Selected passage:
<<<<

What is twInfluence?

twInfluence is a simple tool using the Twitter API to to measure the combined influence of twitterers and their followers, with a few social network statistics thrown in as bonus.

We know that "A-List" Twitterers like Scoble, LeoLaporte, and BarackObama have a lot of influence on Twitter, because they have tens of thousands of followers. However, social network analysis teaches us that there is a "horizon of communication" that extends beyond your own direct contacts, and this is demonstrated whenever somebody "retweets" a message. The significance is that not all followers are equal.

Imagine Twitterer1, who has 10,000 followers - most of which are bots and inactives with no followers of their own. Now imagine Twitterer2, who only has 10 followers - but each of them has 5,000 followers. Who has the most real "influence?" Twitterer2, of course.

As of right now, 20,055 twitterers have profiles analyzed on twinfluence.com.

 

Privacy and Caches

The Twitter API requires authentication to accomplish a couple of the tasks that twinfluence performs. However, I DO NOT record, cookie, or cache your Twitter login credentials or follower lists - unless you request that I tweet you when a particular user's profile is updated offline, at which point I delete any credentials I have for you. I DO store completed search results and statistics in order to calculate rankings. TwInfluence mostly automates what you could do by surfing twitterers and their followers manually... if you were really, really determined and were willing to add up tens of thousands of network values.

>>>>

Item enumeration data:
<<<<

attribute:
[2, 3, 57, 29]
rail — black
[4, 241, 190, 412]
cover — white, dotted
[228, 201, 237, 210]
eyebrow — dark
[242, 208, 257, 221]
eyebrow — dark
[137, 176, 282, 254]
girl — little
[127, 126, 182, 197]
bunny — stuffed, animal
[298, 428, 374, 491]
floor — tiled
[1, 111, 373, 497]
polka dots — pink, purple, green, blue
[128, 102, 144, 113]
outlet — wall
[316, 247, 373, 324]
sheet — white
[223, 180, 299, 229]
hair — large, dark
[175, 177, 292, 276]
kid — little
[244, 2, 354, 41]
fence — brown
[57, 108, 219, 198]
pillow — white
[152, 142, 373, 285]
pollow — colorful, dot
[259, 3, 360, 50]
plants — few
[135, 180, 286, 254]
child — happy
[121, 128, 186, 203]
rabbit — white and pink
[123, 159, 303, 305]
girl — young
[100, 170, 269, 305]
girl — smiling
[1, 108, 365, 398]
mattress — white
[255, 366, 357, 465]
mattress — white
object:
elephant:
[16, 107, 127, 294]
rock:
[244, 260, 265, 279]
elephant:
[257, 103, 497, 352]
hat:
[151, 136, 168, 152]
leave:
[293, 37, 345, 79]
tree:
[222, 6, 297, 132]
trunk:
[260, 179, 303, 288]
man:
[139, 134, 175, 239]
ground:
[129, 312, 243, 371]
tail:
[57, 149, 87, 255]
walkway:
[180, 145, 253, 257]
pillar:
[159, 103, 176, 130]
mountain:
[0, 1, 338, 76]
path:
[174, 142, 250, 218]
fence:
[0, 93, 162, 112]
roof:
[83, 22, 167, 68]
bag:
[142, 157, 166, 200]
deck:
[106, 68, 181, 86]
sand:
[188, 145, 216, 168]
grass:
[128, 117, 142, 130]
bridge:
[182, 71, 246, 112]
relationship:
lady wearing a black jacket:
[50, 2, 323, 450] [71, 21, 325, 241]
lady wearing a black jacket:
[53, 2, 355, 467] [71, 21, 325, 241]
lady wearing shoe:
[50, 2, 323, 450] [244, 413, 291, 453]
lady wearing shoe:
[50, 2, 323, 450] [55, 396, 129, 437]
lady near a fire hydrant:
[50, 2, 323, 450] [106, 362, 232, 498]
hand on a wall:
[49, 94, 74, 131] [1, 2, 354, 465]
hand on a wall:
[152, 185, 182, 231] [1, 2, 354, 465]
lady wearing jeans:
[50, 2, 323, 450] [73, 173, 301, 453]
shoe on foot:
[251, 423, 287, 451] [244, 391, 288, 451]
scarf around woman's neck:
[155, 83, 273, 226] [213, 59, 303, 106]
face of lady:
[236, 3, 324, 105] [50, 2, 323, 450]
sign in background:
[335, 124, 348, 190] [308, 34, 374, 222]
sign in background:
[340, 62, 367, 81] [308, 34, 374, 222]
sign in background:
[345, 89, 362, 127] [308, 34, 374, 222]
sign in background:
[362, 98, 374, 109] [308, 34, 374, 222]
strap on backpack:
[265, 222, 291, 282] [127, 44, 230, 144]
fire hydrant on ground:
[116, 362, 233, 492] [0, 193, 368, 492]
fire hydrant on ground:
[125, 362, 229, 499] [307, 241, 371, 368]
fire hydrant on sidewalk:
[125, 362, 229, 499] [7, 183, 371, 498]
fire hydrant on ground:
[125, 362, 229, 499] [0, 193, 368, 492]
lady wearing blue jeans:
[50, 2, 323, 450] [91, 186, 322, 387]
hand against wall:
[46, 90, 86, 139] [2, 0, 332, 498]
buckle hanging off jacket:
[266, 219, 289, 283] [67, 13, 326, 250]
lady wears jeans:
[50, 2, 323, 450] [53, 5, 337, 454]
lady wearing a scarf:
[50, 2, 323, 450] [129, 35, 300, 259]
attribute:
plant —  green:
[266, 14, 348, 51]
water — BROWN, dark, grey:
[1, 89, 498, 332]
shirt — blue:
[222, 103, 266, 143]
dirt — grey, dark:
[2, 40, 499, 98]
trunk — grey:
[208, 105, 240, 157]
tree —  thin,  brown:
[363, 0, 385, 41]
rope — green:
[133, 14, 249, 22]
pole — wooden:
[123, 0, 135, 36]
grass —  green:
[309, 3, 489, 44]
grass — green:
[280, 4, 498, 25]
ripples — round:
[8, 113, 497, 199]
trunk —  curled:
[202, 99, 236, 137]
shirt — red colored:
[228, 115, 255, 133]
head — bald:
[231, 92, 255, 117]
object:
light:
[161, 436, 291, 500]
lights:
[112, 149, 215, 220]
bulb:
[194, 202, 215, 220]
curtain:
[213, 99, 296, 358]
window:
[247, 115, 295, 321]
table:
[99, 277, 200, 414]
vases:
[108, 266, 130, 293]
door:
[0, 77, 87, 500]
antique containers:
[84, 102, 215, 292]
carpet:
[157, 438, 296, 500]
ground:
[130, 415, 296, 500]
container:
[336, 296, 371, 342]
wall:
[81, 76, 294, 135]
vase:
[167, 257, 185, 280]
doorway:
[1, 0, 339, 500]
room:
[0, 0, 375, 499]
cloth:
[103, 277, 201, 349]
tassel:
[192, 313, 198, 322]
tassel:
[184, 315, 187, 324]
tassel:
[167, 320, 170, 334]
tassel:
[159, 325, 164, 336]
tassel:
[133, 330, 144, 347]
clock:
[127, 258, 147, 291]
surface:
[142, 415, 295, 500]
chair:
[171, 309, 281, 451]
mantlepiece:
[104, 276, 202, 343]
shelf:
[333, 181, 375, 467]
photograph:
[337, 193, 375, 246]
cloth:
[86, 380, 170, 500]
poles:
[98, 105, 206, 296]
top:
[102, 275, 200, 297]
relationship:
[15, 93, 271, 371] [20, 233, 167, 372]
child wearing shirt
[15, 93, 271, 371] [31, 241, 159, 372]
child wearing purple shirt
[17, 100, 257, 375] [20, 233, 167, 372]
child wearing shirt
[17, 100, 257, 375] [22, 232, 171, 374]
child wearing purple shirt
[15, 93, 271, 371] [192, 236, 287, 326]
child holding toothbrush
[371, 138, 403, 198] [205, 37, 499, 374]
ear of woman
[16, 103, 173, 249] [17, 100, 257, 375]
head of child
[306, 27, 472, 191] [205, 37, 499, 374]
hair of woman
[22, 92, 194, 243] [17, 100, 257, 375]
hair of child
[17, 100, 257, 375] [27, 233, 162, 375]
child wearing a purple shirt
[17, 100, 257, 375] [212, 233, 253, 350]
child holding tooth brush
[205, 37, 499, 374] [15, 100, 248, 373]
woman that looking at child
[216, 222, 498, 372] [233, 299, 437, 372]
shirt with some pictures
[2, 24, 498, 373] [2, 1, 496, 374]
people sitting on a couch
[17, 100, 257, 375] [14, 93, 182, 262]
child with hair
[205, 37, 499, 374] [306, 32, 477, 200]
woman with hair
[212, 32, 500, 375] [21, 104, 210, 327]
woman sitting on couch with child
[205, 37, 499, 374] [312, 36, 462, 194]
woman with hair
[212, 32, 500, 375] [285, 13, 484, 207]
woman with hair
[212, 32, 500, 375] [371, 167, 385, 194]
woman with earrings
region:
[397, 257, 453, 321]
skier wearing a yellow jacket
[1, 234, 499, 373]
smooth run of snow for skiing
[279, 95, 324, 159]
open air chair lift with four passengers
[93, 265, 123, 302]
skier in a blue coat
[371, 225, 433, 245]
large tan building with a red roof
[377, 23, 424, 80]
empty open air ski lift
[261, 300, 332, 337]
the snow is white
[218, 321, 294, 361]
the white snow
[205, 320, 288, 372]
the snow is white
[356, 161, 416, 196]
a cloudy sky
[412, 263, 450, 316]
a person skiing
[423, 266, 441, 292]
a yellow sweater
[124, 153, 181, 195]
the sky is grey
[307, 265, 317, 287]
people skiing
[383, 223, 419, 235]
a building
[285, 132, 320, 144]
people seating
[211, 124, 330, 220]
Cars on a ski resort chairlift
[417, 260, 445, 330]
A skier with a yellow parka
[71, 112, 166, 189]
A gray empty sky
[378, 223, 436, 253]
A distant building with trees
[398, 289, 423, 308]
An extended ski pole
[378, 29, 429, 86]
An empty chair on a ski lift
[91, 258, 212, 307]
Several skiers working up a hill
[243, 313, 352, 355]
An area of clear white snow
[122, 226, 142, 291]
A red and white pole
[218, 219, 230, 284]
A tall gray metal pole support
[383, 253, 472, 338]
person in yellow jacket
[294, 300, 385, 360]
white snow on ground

>>>>

Exercise 1:
According to the twInfluence page, how many twitterers have profiles analyzed on twinfluence.com?
Exercise 2:
Count the lines of the records that contain the string "grey", and give only the number.

Task solution 1:
20,055 twitterers.

Task solution 2:
4